INSTRUCTIONS FOR THE TASK
Please show every line in the entries below that includes the word "nákup".
------ DATASET ENTRIES
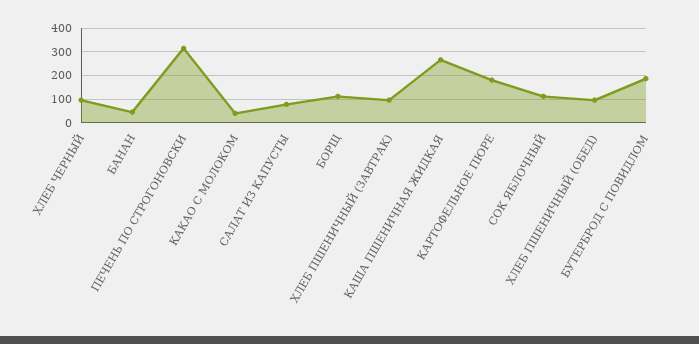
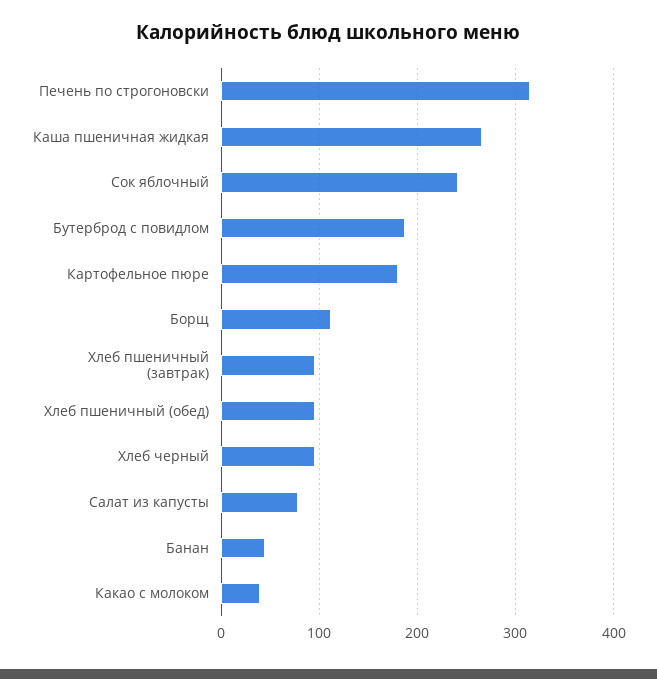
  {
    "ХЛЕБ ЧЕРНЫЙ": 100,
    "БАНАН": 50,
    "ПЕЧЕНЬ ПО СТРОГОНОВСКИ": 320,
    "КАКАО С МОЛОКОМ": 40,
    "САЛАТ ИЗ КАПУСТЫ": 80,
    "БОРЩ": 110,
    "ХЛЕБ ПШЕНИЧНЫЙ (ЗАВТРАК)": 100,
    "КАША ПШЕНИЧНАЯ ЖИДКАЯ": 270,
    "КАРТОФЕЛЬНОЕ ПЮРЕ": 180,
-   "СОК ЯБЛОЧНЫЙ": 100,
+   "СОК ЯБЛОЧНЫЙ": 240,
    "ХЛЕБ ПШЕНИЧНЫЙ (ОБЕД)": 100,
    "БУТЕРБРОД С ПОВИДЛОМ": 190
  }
------------
------ DATASET ENTRIES
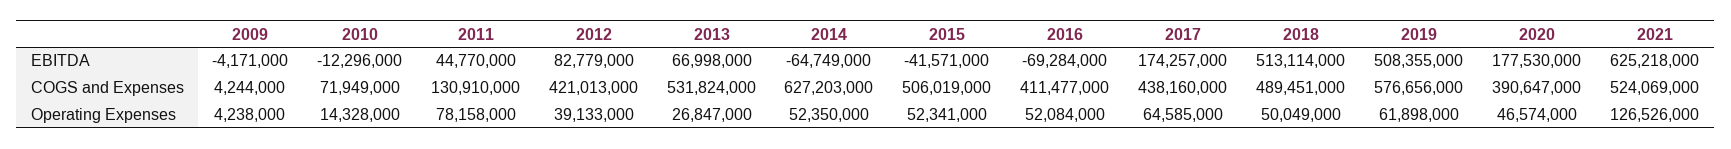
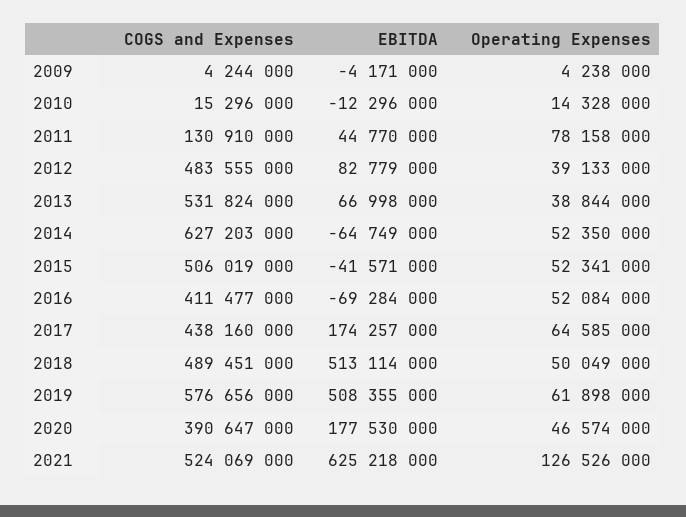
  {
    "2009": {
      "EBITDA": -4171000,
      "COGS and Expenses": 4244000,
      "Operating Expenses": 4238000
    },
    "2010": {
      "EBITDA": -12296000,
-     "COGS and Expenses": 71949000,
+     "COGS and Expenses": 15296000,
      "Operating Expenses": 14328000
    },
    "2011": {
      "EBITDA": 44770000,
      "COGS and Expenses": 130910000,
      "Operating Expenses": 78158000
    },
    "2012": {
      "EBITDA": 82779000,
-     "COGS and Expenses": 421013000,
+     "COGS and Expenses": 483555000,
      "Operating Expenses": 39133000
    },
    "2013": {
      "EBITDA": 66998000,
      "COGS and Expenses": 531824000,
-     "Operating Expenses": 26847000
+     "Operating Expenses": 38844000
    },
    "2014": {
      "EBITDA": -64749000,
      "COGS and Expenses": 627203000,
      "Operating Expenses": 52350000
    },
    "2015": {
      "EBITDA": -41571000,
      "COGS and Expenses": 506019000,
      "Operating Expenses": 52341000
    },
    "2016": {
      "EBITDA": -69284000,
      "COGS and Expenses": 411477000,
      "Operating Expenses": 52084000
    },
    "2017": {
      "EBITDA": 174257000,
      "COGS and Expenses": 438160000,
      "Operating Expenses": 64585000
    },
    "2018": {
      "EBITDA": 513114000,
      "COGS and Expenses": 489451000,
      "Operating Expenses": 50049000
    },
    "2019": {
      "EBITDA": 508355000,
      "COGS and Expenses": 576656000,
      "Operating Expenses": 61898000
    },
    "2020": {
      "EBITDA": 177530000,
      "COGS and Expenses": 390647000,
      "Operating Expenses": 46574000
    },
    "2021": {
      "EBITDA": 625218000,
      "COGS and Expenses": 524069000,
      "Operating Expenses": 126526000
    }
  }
------------
------ DATASET ENTRIES
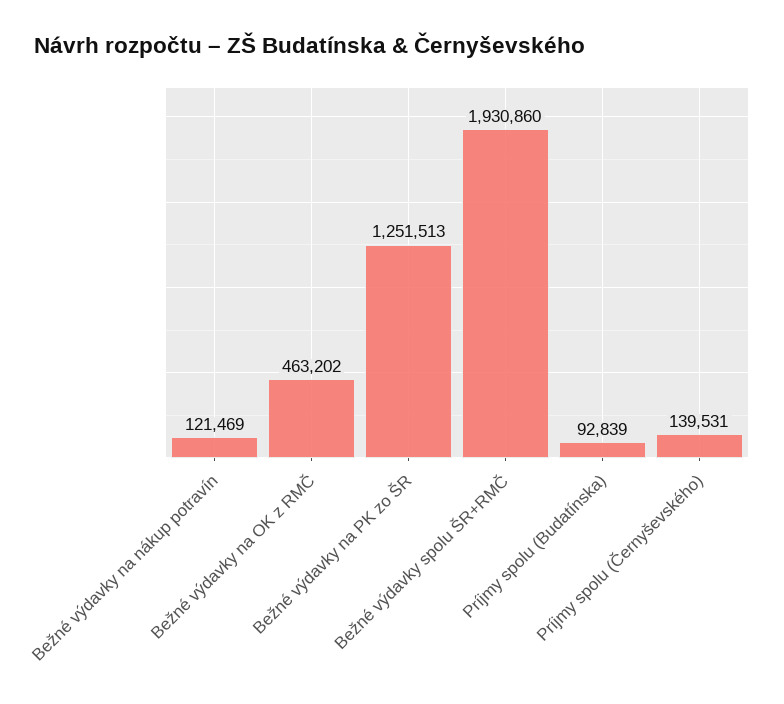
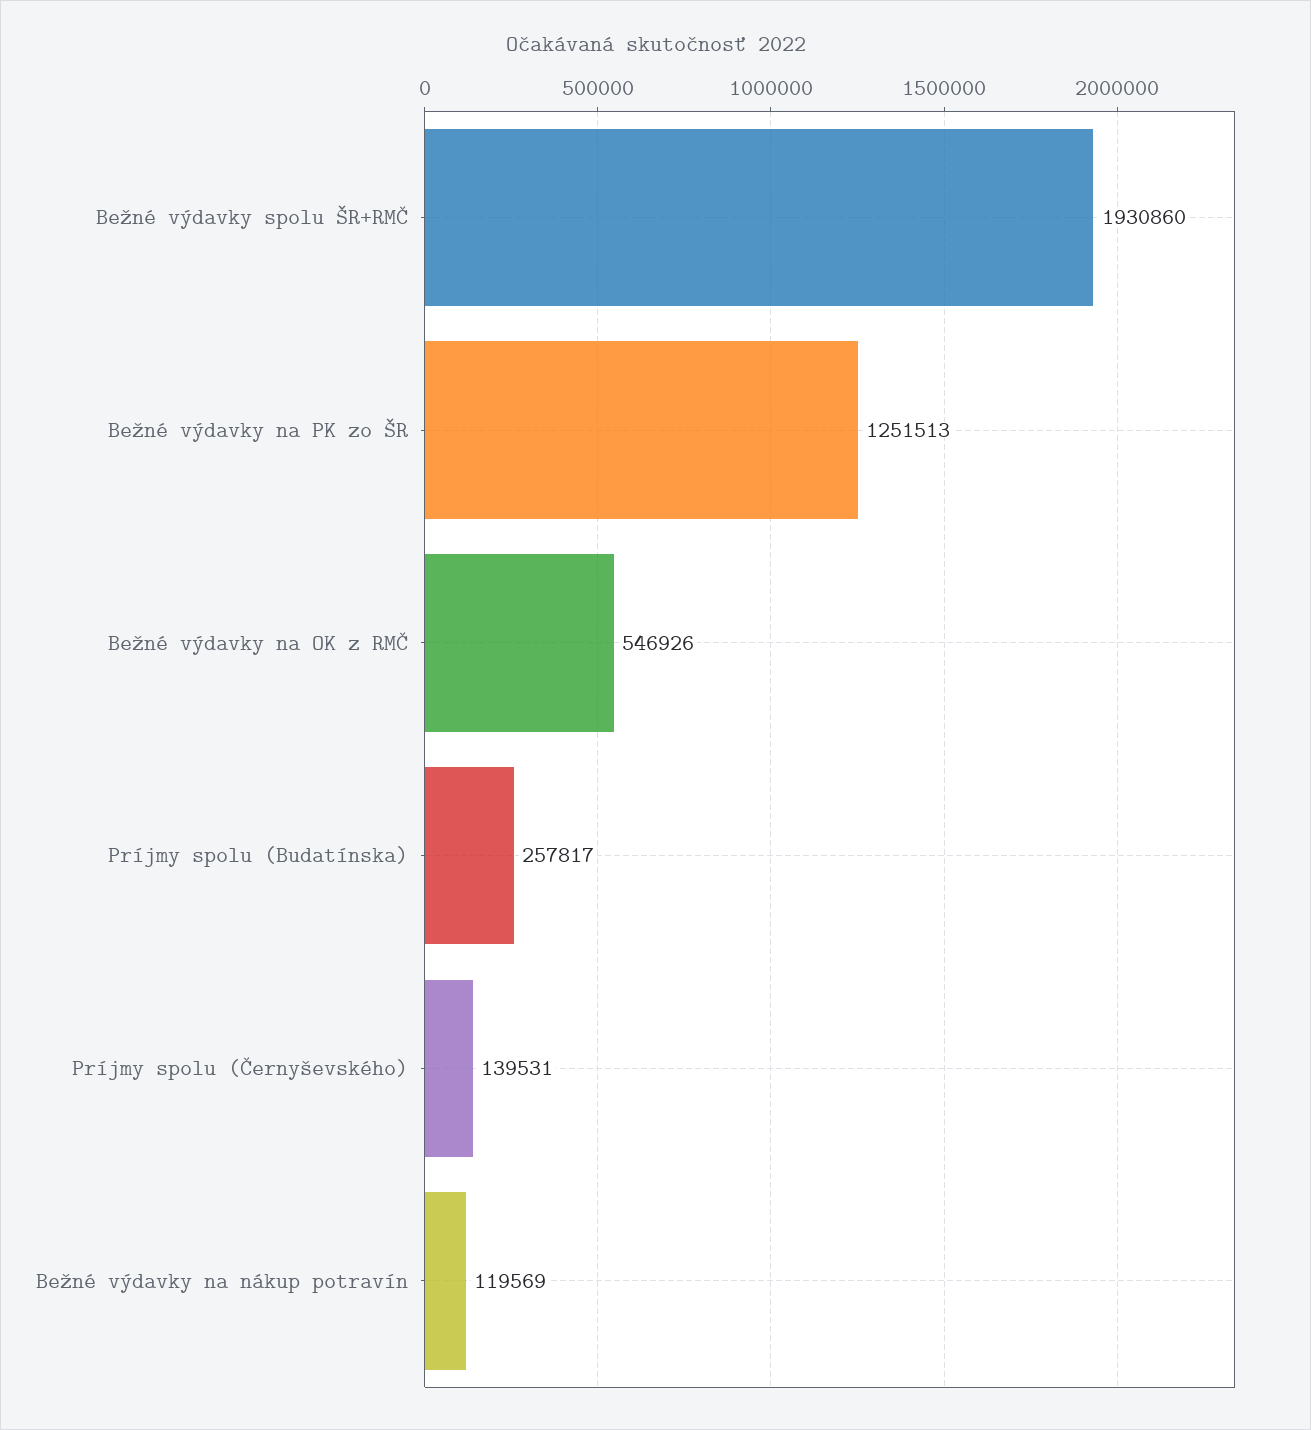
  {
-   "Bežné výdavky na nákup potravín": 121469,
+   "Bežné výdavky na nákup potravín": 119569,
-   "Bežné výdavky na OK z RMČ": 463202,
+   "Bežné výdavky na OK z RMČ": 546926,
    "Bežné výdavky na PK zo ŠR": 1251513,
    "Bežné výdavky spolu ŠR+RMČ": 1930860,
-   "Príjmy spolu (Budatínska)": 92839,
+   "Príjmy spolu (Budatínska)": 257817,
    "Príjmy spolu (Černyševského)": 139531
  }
------------
EXERCISE RESPONSE
-   "Bežné výdavky na nákup potravín": 121469,
+   "Bežné výdavky na nákup potravín": 119569,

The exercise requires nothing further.